#### SOURCE MATERIAL
►
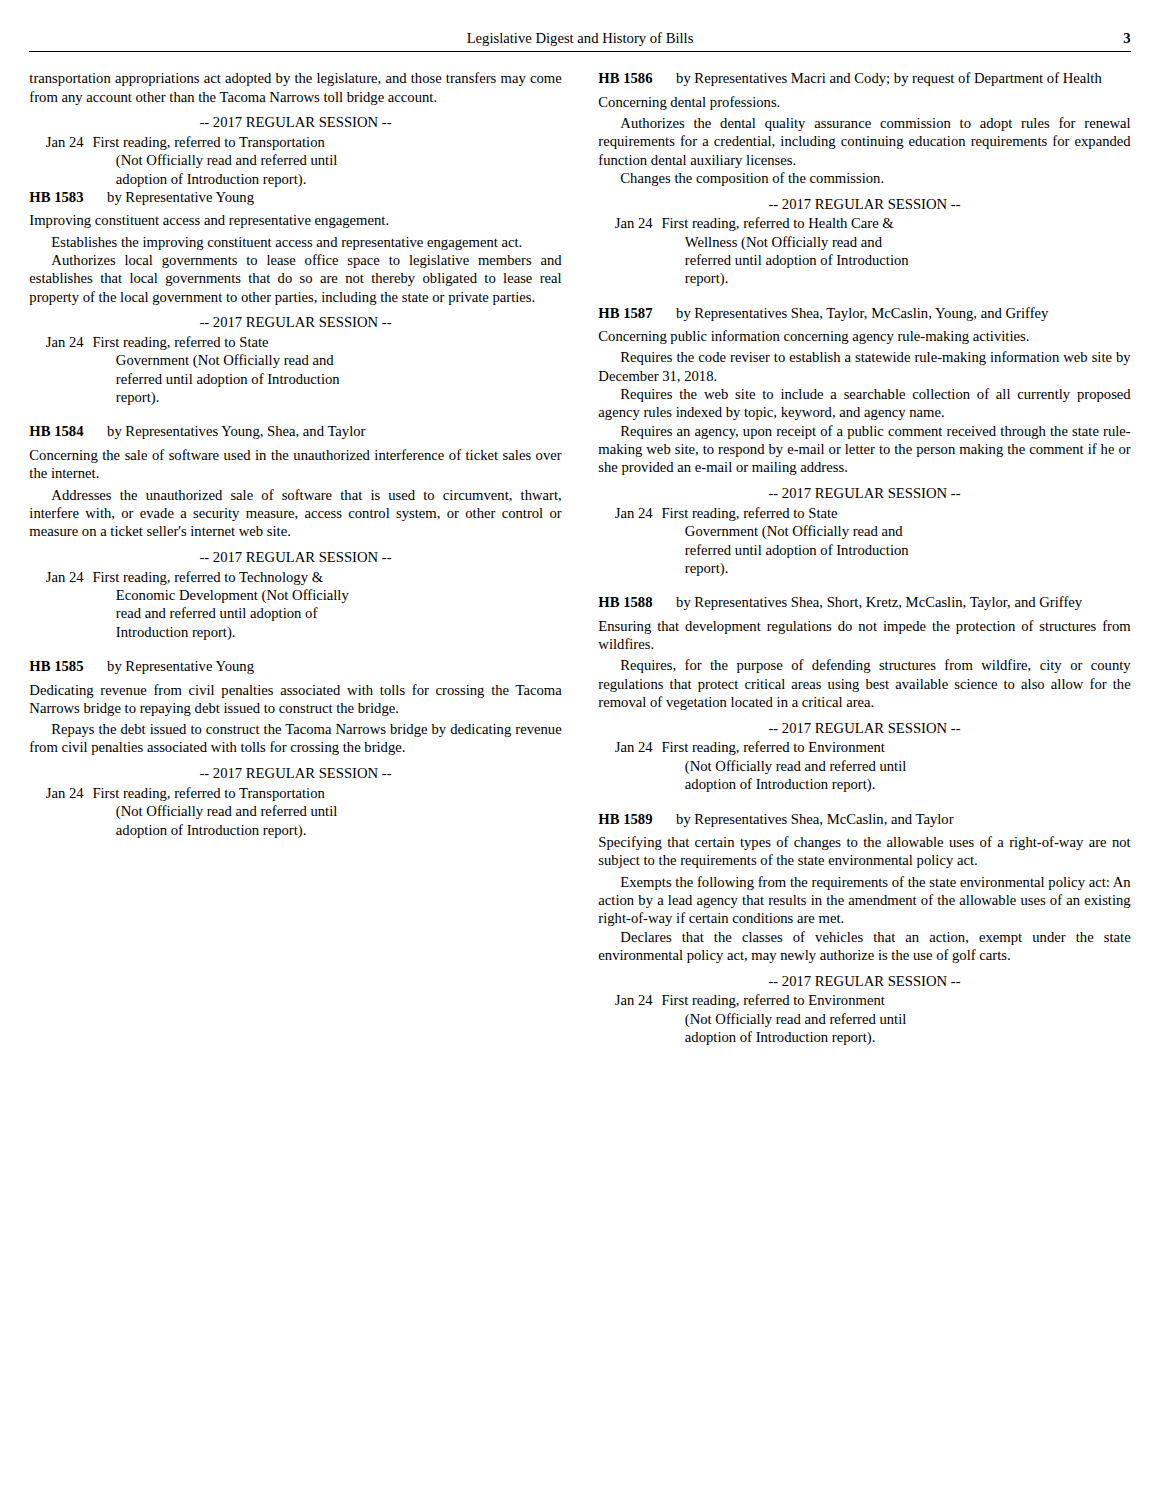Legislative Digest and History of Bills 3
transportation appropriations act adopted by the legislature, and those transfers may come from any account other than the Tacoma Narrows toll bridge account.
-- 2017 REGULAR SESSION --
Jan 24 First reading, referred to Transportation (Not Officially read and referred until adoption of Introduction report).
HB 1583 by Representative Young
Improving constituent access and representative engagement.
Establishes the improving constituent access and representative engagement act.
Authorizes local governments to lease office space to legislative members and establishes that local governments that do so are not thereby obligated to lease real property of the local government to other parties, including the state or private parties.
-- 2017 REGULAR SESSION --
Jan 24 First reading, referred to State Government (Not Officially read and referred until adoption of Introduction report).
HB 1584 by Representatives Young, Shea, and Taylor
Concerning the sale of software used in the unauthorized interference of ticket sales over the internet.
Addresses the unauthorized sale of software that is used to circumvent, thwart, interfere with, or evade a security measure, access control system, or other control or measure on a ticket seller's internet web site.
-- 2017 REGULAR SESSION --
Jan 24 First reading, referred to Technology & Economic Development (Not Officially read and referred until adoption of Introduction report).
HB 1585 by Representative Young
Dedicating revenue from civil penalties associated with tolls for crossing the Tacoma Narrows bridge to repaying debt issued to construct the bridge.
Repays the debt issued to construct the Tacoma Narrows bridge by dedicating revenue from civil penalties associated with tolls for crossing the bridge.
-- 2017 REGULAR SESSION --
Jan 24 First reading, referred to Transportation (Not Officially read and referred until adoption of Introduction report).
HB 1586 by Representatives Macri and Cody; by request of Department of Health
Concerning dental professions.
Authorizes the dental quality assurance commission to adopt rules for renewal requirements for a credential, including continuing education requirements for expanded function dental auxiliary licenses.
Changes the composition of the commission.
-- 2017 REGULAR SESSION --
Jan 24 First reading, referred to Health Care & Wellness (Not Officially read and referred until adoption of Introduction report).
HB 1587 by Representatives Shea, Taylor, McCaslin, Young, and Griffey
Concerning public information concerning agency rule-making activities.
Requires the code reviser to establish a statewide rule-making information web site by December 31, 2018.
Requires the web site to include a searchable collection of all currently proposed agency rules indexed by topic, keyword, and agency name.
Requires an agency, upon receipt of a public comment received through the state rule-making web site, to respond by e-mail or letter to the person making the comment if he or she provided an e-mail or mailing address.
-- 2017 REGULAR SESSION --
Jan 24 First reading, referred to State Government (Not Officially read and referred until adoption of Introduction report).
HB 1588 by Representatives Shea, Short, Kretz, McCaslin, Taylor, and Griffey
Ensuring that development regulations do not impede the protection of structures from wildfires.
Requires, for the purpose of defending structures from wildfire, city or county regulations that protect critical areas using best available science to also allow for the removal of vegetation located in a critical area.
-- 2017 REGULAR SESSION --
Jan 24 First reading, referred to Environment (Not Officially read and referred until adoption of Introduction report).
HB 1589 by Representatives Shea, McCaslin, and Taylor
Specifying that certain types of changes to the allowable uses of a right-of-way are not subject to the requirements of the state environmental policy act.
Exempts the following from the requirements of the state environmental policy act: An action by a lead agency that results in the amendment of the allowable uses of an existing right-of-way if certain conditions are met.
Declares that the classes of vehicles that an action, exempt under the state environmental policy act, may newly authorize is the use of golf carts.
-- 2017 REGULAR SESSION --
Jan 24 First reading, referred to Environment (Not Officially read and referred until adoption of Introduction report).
◄
#### YOUR INSTRUCTIONS
Repeat the listing above in full, exactly, and omit its pictures.

#### SOLUTION TO THIS PROBLEM
Legislative Digest and History of Bills 3
transportation appropriations act adopted by the legislature, and those transfers may come from any account other than the Tacoma Narrows toll bridge account.
-- 2017 REGULAR SESSION --
Jan 24 First reading, referred to Transportation (Not Officially read and referred until adoption of Introduction report).
HB 1583 by Representative Young
Improving constituent access and representative engagement.
Establishes the improving constituent access and representative engagement act.
Authorizes local governments to lease office space to legislative members and establishes that local governments that do so are not thereby obligated to lease real property of the local government to other parties, including the state or private parties.
-- 2017 REGULAR SESSION --
Jan 24 First reading, referred to State Government (Not Officially read and referred until adoption of Introduction report).
HB 1584 by Representatives Young, Shea, and Taylor
Concerning the sale of software used in the unauthorized interference of ticket sales over the internet.
Addresses the unauthorized sale of software that is used to circumvent, thwart, interfere with, or evade a security measure, access control system, or other control or measure on a ticket seller's internet web site.
-- 2017 REGULAR SESSION --
Jan 24 First reading, referred to Technology & Economic Development (Not Officially read and referred until adoption of Introduction report).
HB 1585 by Representative Young
Dedicating revenue from civil penalties associated with tolls for crossing the Tacoma Narrows bridge to repaying debt issued to construct the bridge.
Repays the debt issued to construct the Tacoma Narrows bridge by dedicating revenue from civil penalties associated with tolls for crossing the bridge.
-- 2017 REGULAR SESSION --
Jan 24 First reading, referred to Transportation (Not Officially read and referred until adoption of Introduction report).
HB 1586 by Representatives Macri and Cody; by request of Department of Health
Concerning dental professions.
Authorizes the dental quality assurance commission to adopt rules for renewal requirements for a credential, including continuing education requirements for expanded function dental auxiliary licenses.
Changes the composition of the commission.
-- 2017 REGULAR SESSION --
Jan 24 First reading, referred to Health Care & Wellness (Not Officially read and referred until adoption of Introduction report).
HB 1587 by Representatives Shea, Taylor, McCaslin, Young, and Griffey
Concerning public information concerning agency rule-making activities.
Requires the code reviser to establish a statewide rule-making information web site by December 31, 2018.
Requires the web site to include a searchable collection of all currently proposed agency rules indexed by topic, keyword, and agency name.
Requires an agency, upon receipt of a public comment received through the state rule-making web site, to respond by e-mail or letter to the person making the comment if he or she provided an e-mail or mailing address.
-- 2017 REGULAR SESSION --
Jan 24 First reading, referred to State Government (Not Officially read and referred until adoption of Introduction report).
HB 1588 by Representatives Shea, Short, Kretz, McCaslin, Taylor, and Griffey
Ensuring that development regulations do not impede the protection of structures from wildfires.
Requires, for the purpose of defending structures from wildfire, city or county regulations that protect critical areas using best available science to also allow for the removal of vegetation located in a critical area.
-- 2017 REGULAR SESSION --
Jan 24 First reading, referred to Environment (Not Officially read and referred until adoption of Introduction report).
HB 1589 by Representatives Shea, McCaslin, and Taylor
Specifying that certain types of changes to the allowable uses of a right-of-way are not subject to the requirements of the state environmental policy act.
Exempts the following from the requirements of the state environmental policy act: An action by a lead agency that results in the amendment of the allowable uses of an existing right-of-way if certain conditions are met.
Declares that the classes of vehicles that an action, exempt under the state environmental policy act, may newly authorize is the use of golf carts.
-- 2017 REGULAR SESSION --
Jan 24 First reading, referred to Environment (Not Officially read and referred until adoption of Introduction report).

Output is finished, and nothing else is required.